→ **Task list**:
**A)** Decide whether each statement below agrees with the Allied Nevada passage, answering yes or no and quoting the words of the passage that settle it: (i) the offer was 74 percent above the previous day's closing price; (ii) the SEC complaint was filed in a federal court in New Jersey; (iii) Everbright had acquired nearly 6 percent of Allied Nevada's shares before the takeover offer.
**B)** Answer the following from the Allied Nevada passage:
(i) How old is Chang, according to the SEC?
(ii) What price per share did the letter to the Allied Nevada board propose?
(iii) How many hours after the press release did China Gold Stone Mining retract it?
**C)** Reproduce the Allied Nevada passage from "Ever since the" to "run in China.".

→ **Text under study**:
------------------------

Ever since the mysterious bid emerged, only to disappear seven hours later, investors had been wondering what the story was all about.

The SEC says the investor behind the purported offer to buy Allied Nevada, Luis Chang, a naturalized American citizen who owns property in New Jersey, now is on the run in China.

The SEC said that the 51-year-old Chang, claiming to be the agent of a Chinese mining company called “China Gold Stone Mining Development Ltd.,” asked self-styled Los Angeles investment banker Christopher J. Baclawski to send a letter on Jan. 14 to the board of Allied Nevada proposing an all-cash offer of $7.50 a share for the mining company.

That was 74 percent above the price at which the stock had closed the day before, and a press release about the offer sent shares up sharply.

But seven hours after a press release was issued, China Gold Stone Mining retracted it, and the Allied Nevada shares retreated.

In a complaint filed in federal court for the Southern District of New York, the SEC said the letter and press release “contained material misrepresentations and omission.”

Among them:

• Chang failed to disclose that an entity he controls, Everbright Development Overseas Ltd., had amassed nearly 6 percent of Allied Nevada’s shares before he made the takeover offer. The company sold its shares after announcing the phony tender offer and apparently booked about $7 million in profit on shares that it had purchased through the second half of 2013. Chang’s ex-wife and her mother also are involved in Everbright.

------------------------

[Keypoint correspondence data]

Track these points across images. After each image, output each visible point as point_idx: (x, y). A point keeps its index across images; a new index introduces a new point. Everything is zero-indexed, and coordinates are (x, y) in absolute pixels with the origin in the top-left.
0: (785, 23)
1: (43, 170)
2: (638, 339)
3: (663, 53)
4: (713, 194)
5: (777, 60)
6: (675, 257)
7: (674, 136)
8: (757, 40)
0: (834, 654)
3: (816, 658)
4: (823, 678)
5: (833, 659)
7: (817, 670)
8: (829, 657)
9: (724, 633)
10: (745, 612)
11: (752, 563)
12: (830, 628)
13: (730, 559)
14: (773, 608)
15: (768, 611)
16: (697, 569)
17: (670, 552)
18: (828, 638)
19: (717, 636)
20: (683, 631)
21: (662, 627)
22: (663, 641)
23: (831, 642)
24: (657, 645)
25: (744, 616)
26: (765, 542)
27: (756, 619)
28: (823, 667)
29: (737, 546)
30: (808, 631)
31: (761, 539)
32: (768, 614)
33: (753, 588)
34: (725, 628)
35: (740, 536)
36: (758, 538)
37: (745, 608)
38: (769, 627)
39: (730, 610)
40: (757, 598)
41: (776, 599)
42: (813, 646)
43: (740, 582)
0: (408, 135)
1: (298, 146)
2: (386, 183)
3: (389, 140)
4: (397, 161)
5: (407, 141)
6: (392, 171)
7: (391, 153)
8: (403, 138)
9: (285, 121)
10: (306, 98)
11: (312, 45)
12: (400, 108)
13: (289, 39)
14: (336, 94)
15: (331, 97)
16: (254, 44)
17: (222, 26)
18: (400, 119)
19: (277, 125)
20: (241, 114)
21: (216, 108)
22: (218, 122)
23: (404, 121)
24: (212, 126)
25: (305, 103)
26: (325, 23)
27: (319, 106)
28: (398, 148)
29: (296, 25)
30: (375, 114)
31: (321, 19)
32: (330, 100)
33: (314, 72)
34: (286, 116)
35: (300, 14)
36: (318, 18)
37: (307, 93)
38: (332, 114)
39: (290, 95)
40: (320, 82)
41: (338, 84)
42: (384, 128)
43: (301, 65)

------------------------

→ **Task solutions**:
**A)**
(i) Yes: "That was 74 percent above the price at which the stock had closed the day before"
(ii) No: "In a complaint filed in federal court for the Southern District of New York"
(iii) Yes: "had amassed nearly 6 percent of Allied Nevada’s shares before he made the takeover offer"

**B)**
(i) 51
(ii) $7.50 a share, all cash
(iii) Seven

**C)**
Ever since the mysterious bid emerged, only to disappear seven hours later, investors had been wondering what the story was all about.

The SEC says the investor behind the purported offer to buy Allied Nevada, Luis Chang, a naturalized American citizen who owns property in New Jersey, now is on the run in China.